By chance or by design, these car rides exist everywhere at Penn. Sometimes, all you need at the end of the long day when your circuits are shorting literally or metaphorically is to know there's someone like Sid Deliwala who will always stay late to help. That you can always go to Houston Hall and hear “One Bowl” then ask for extra spicy sauce. That Dean Composto is always trying to create the best possible curriculum. That there’s a 5:00AM custodian who most of us don’t see but who prepares the lab for us all. These people feel like sunshine. A sunshine you can always depend on.

I once heard a story that the high-rise field’s zig-zagging paths weren't originally paved. They started out as grass, and over time, the University Architect followed the worn shortcuts and cemented pathways there. It was a type of architectural natural selection. As students we do not know who created these paths, even though we walked them almost every day, but we have always implicitly understood that those paths were created by footprints left in all the places longing to be explored. Our families and the people here today were the ones who left those footprints for us in the past. And now, it's our turn to do it for the future.

So that brings me to my third moment, which is right now, here, together with you.

At some point in the last month, we left our final footprints at Penn. Maybe it was a friendly Locust Walk “hello,” which we didn’t realize would become the last goodbye. For the past four months, I've kept hearing, or maybe I'm the one who’s constantly asking, "Where has the time gone?" Well, I think, come Monday's graduation, the answer will reveal itself: Where has the time gone? Away. Time goes away.

That today feels so bittersweet is strange: Commencement is one of the few days we all knew was coming, ever since Convocation. We did not know, could not know, when we would walk into our favorite class, when we would meet our best friend, when canvas grades and cit-sender would invade our email, but today, this day, this one was known from the beginning. Everything has an expiration date, even the home we have created here for ourselves. They say Penn is a bubble, and right now, I don't want it to burst.

As I contemplate leaving this place of great comfort and risk, I find myself realizing as hard as it was to get into Penn, it might be harder to get out. To paraphrase Macklemore, I wish somebody would have told me that these were the good ol' days before they were over. It's time to close our 50 suspended Stack Overflow tabs, turn off the soldering iron, for the systems engineers to put down their… math? Still not sure what they do. But it’s time to move on.

Because yes, time goes away. But, thankfully, away is a place too, and it's where we head to now.

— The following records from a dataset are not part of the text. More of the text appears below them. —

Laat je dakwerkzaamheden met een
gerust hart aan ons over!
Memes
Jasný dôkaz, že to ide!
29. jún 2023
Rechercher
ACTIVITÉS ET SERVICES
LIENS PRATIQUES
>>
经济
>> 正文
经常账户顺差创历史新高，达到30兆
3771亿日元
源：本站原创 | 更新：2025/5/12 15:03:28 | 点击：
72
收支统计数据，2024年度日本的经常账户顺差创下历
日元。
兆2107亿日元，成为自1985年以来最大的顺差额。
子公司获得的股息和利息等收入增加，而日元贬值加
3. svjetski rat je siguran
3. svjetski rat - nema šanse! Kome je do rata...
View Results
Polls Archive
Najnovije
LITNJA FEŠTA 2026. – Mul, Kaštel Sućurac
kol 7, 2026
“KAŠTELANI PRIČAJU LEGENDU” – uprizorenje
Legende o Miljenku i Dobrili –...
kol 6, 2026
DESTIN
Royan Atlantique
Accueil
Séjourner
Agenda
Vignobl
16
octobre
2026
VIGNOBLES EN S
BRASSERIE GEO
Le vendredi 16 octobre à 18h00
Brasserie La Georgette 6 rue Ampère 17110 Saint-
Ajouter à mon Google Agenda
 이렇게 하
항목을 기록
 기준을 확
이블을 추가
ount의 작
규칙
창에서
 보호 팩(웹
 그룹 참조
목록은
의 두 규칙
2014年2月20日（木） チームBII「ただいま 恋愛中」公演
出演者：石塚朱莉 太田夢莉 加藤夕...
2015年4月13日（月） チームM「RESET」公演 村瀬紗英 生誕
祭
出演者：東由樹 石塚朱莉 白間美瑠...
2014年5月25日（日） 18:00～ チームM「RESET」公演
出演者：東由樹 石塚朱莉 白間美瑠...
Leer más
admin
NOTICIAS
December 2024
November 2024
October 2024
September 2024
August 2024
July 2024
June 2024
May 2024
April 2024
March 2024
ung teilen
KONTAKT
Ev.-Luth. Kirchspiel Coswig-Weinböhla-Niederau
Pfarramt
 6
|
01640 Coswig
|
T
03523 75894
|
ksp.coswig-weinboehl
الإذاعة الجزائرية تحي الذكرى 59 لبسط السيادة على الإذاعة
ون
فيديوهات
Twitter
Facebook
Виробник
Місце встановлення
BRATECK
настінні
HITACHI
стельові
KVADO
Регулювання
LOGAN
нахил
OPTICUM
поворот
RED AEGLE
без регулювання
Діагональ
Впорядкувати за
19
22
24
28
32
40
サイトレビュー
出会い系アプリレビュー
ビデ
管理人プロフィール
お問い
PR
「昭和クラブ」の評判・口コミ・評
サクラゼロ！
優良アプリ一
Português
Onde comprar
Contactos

So, to all the people who upended space and time to capture a five-second glimpse of us walking across a stage in a sea of black robes, here's to you. Here's to all our support vectors: biological, chosen, and virtual. It's from you that we learned what it takes to make it through the hard times, and it’s because we needed you that we know that what is challenging is worth chasing.

You know what we get to do now that we're leaving? All of us—regardless of profession or career path—all of us get to go create things. Big, vast, great, beautiful things that dictionaries may one day write down as the definition of "ambition." Big things that nudge our lives forward in better ways, or maybe even just less worse ways. This is a great job. Which is another way to say, this is a great responsibility.

What a perfect way to say thanks to those who made it possible. Thank you.